A NEAT WAY FOR SCOTLAND TO GO NUCLEAR

Politically there is virtually zero chance that this would be accepted but in financial & engineering terms this is how Scotland should replace the 50% of our electricity we are shortly going to lose.

1) Get our nuclear stations, possibly excluding Dounraey which is basically an experimental facility, formed as a separate company. This is similar to the way that Scotland's Railtrack, which was also renationalised in same dubious way, was separately put under our authority.

2) Get Westminster to allow immediate type approval of French, US & Canadian reactor designs. While Westminster Labour are committed to more nuclear they are also currently supporting the Atomic Energy Authority's desire to spend 5 years deciding the foreign reactors work (they obviously do & have for years) & that Hunterston & Torness are suitable places to put reactors (they obviously are & have done for years). Hunterston is going to close in 4 years & it takes 4 years to actually build a reactor so if we don't want blackouts we can't afford spending an extra 5 years moving paper around. Since Labour are desperate that the lights not go out I think they would go for this.

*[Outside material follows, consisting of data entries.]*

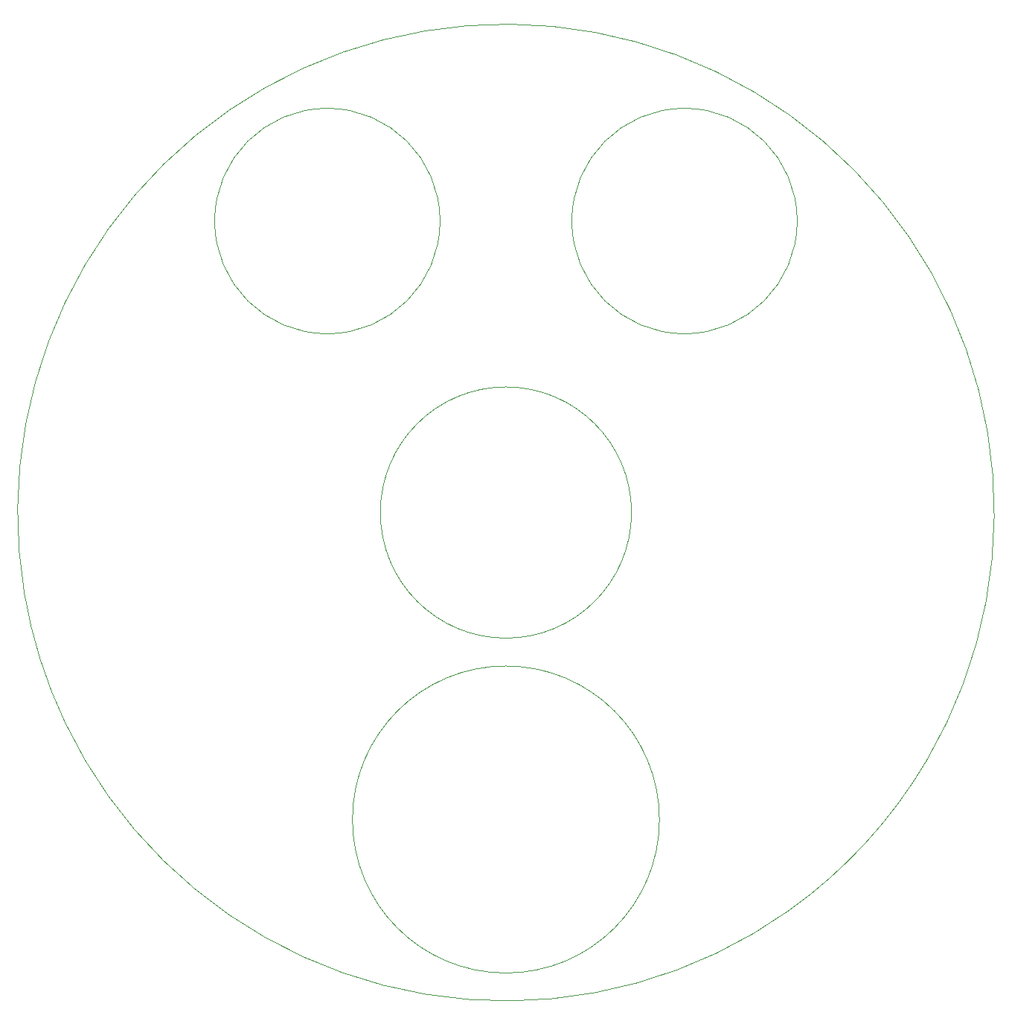
<source format=gbr>
G04 #@! TF.GenerationSoftware,KiCad,Pcbnew,(5.1.7)-1*
G04 #@! TF.CreationDate,2021-09-21T18:23:52-07:00*
G04 #@! TF.ProjectId,LCP_Controller,4c43505f-436f-46e7-9472-6f6c6c65722e,rev?*
G04 #@! TF.SameCoordinates,Original*
G04 #@! TF.FileFunction,Profile,NP*
%FSLAX46Y46*%
G04 Gerber Fmt 4.6, Leading zero omitted, Abs format (unit mm)*
G04 Created by KiCad (PCBNEW (5.1.7)-1) date 2021-09-21 18:23:52*
%MOMM*%
%LPD*%
G01*
G04 APERTURE LIST*
G04 #@! TA.AperFunction,Profile*
%ADD10C,0.050800*%
G04 #@! TD*
G04 #@! TA.AperFunction,Profile*
%ADD11C,0.050000*%
G04 #@! TD*
G04 APERTURE END LIST*
D10*
X199297079Y-177373517D02*
G75*
G03*
X199297079Y-177373517I-17462500J0D01*
G01*
X196122079Y-142448517D02*
G75*
G03*
X196122079Y-142448517I-14287500J0D01*
G01*
X214981578Y-109284962D02*
G75*
G03*
X214981578Y-109284962I-12826999J0D01*
G01*
X174341579Y-109284962D02*
G75*
G03*
X174341579Y-109284962I-12827000J0D01*
G01*
D11*
X236635072Y-133278059D02*
G75*
G02*
X236466679Y-152573978I-54800493J-9170458D01*
G01*
X236466679Y-152573978D02*
G75*
G02*
X229708849Y-170648616I-54632100J10125461D01*
G01*
X229708849Y-170648616D02*
G75*
G02*
X214082607Y-187695130I-47874270J28200099D01*
G01*
X214082607Y-187695130D02*
G75*
G02*
X196662559Y-195995901I-32248028J45246613D01*
G01*
X196662559Y-195995901D02*
G75*
G02*
X177454038Y-197838066I-14827980J53547384D01*
G01*
X177454038Y-197838066D02*
G75*
G02*
X158773876Y-192999435I4380541J55389549D01*
G01*
X158773876Y-192999437D02*
G75*
G02*
X142875173Y-182063618I23060703J50550920D01*
G01*
X142875174Y-182063615D02*
G75*
G02*
X131675552Y-166349633I38959405J39615098D01*
G01*
X131675552Y-166349632D02*
G75*
G02*
X127034086Y-151618975I50159027J23901115D01*
G01*
X127034086Y-151618975D02*
G75*
G02*
X127202479Y-132323056I54800493J9170458D01*
G01*
X127202479Y-132323056D02*
G75*
G02*
X133960309Y-114248418I54632100J-10125461D01*
G01*
X133960308Y-114248418D02*
G75*
G02*
X146492482Y-99575127I47874271J-28200099D01*
G01*
X146492483Y-99575128D02*
G75*
G02*
X163287436Y-90073000I35342096J-42873389D01*
G01*
X163287436Y-90072999D02*
G75*
G02*
X182319447Y-86888133I18547143J-52375518D01*
G01*
X182319447Y-86888134D02*
G75*
G02*
X201292975Y-90404669I-484868J-55560383D01*
G01*
X201292975Y-90404668D02*
G75*
G02*
X217919536Y-100198461I-19458396J-52043849D01*
G01*
X217919537Y-100198460D02*
G75*
G02*
X230193718Y-115088233I-36084958J-42250057D01*
G01*
X230193717Y-115088234D02*
G75*
G02*
X236635072Y-133278059I-48359138J-27360283D01*
G01*
M02*

</source>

3) There are many billions in a fund already put aside for decommissioning reactors. The inexpensive way to decommission is to lock up the reactor for 50 years until the radioactivity is down to safe levels (all the stuff bout reactor waste being dangerous for millions of years is propaganda - highly radioactive waste is highly radioactive purely because it has a short half life). We undertake to move back the boundary fences at Hunterston & Torness & decommission the current reactors by locking them up, not letting in the public, & leaving them till they are safe - for this we get paid at least several hundred million £s.

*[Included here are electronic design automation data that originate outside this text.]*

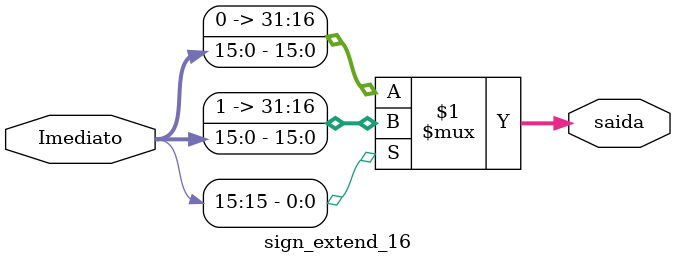
<source format=v>
module sign_extend_16(
    input wire [15:0] Imediato,
    output wire [31:0] saida
);

    assign saida = (Imediato[15]) ? {{16{1'b1}}, Imediato} : {{16{1'b0}}, Imediato};

endmodule
</source>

4) We set Scottish Nuclear up as a public company which builds as many new reactors as there is demand for at Hunterston & Torness. Since 1MW reactors have been bought off the shelf for $1 billion ((£550 million) this company could afford to do so with the fund money & only a little extra by borrowing & by selling 10% of the shares publicly, though it might be better actually invest a token amount ourselves.

5) Government leaves the company management to the 10% shareholders, who understand such things & merely accepts the profits.

Scotland would thereby get as much electricity as we can use, at a substantially lowered price & would have a national, dividend paying, asset worth many many billions of £s for virtually nothing.